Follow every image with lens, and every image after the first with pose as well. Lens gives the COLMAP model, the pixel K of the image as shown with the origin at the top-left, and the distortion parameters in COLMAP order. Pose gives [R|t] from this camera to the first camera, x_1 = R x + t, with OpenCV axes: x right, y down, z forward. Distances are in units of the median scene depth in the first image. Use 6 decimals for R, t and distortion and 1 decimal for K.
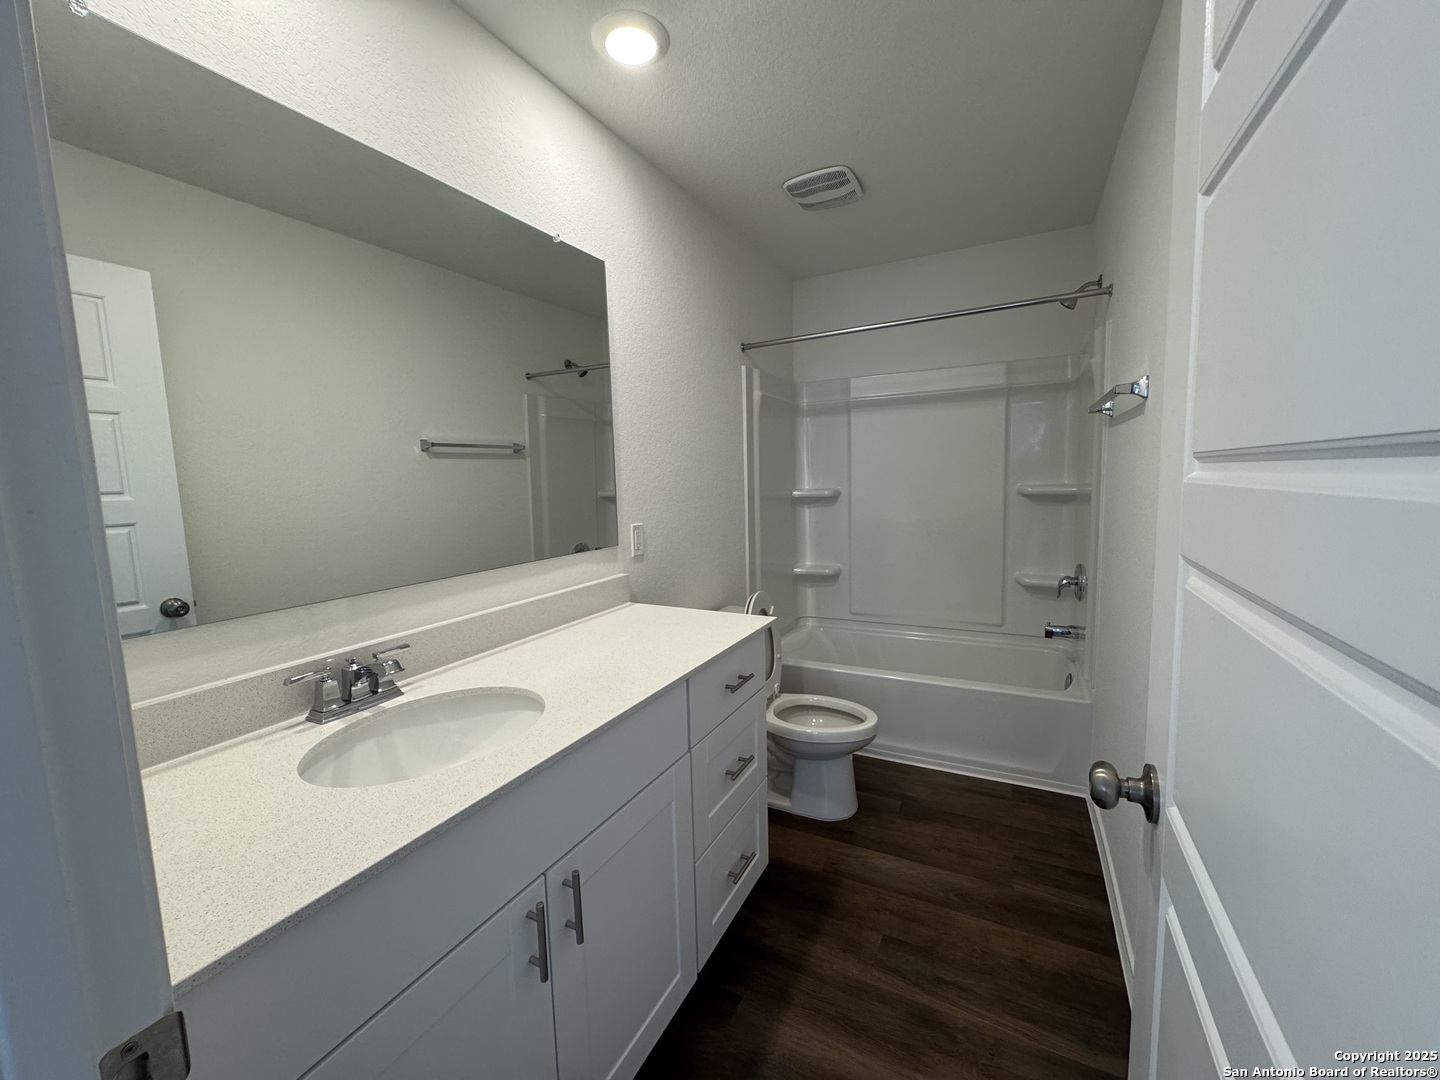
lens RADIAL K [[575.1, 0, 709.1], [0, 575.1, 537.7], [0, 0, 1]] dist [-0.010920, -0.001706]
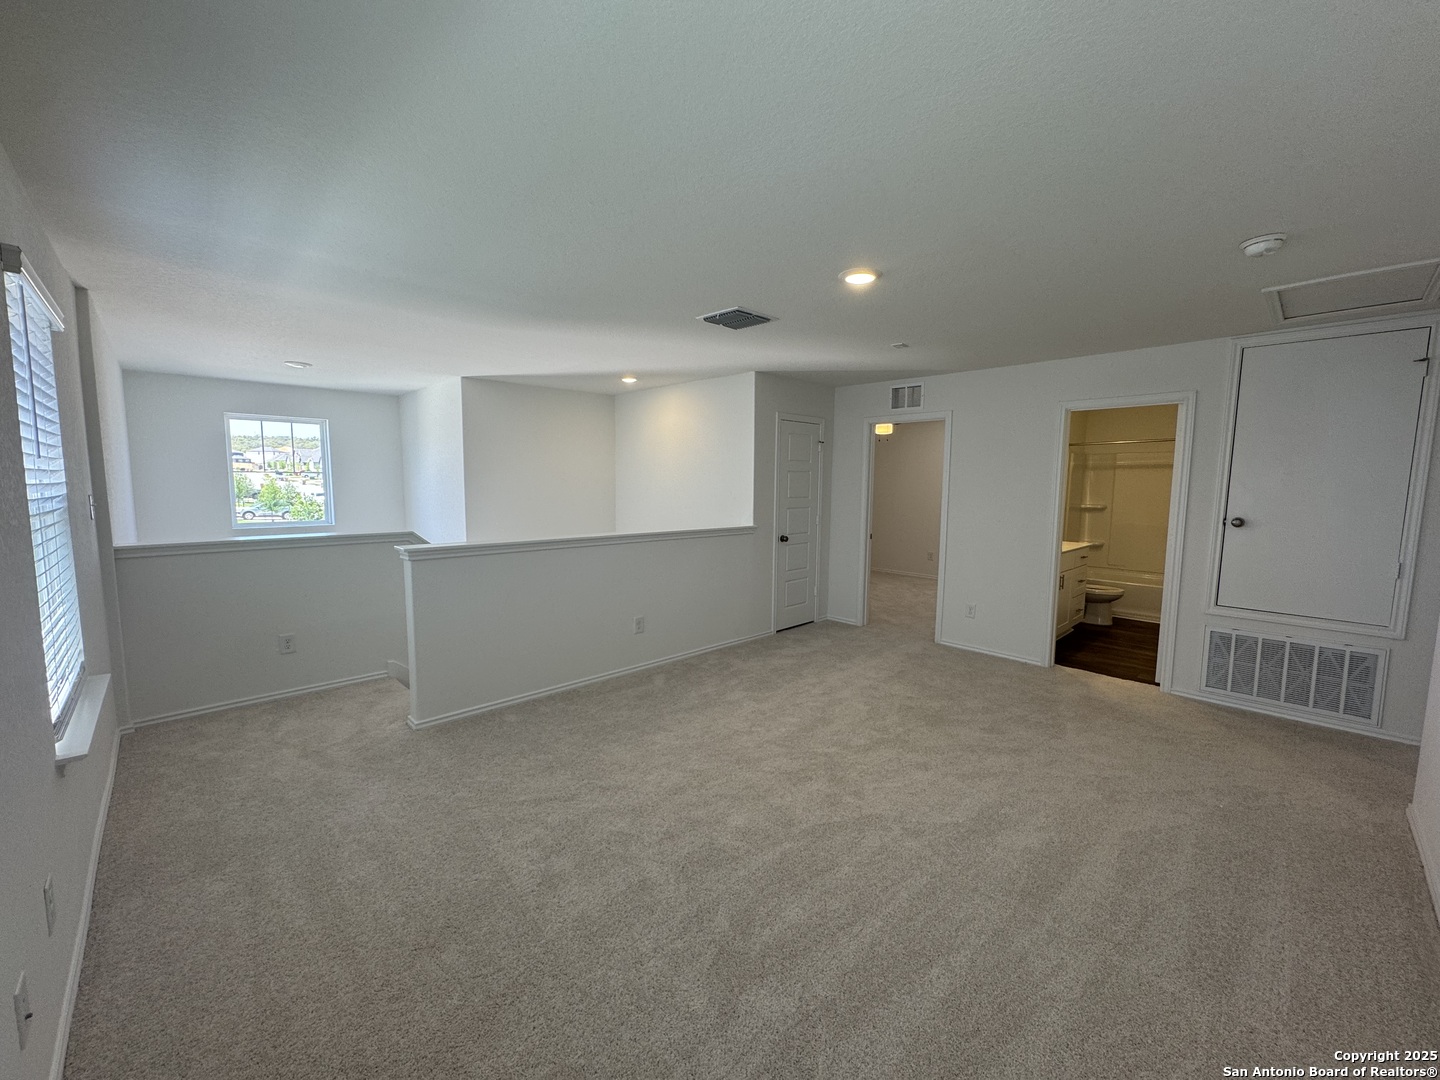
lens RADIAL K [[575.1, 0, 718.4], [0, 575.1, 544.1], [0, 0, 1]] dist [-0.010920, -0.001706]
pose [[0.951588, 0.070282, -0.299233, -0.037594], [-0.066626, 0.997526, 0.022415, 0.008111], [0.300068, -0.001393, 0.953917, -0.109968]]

Requirement: Retype all of the lines above verbatim, leaving the pictures out.

Solution:
Follow every image with lens, and every image after the first with pose as well. Lens gives the COLMAP model, the pixel K of the image as shown with the origin at the top-left, and the distortion parameters in COLMAP order. Pose gives [R|t] from this camera to the first camera, x_1 = R x + t, with OpenCV axes: x right, y down, z forward. Distances are in units of the median scene depth in the first image. Use 6 decimals for R, t and distortion and 1 decimal for K.
lens RADIAL K [[575.1, 0, 709.1], [0, 575.1, 537.7], [0, 0, 1]] dist [-0.010920, -0.001706]
lens RADIAL K [[575.1, 0, 718.4], [0, 575.1, 544.1], [0, 0, 1]] dist [-0.010920, -0.001706]
pose [[0.951588, 0.070282, -0.299233, -0.037594], [-0.066626, 0.997526, 0.022415, 0.008111], [0.300068, -0.001393, 0.953917, -0.109968]]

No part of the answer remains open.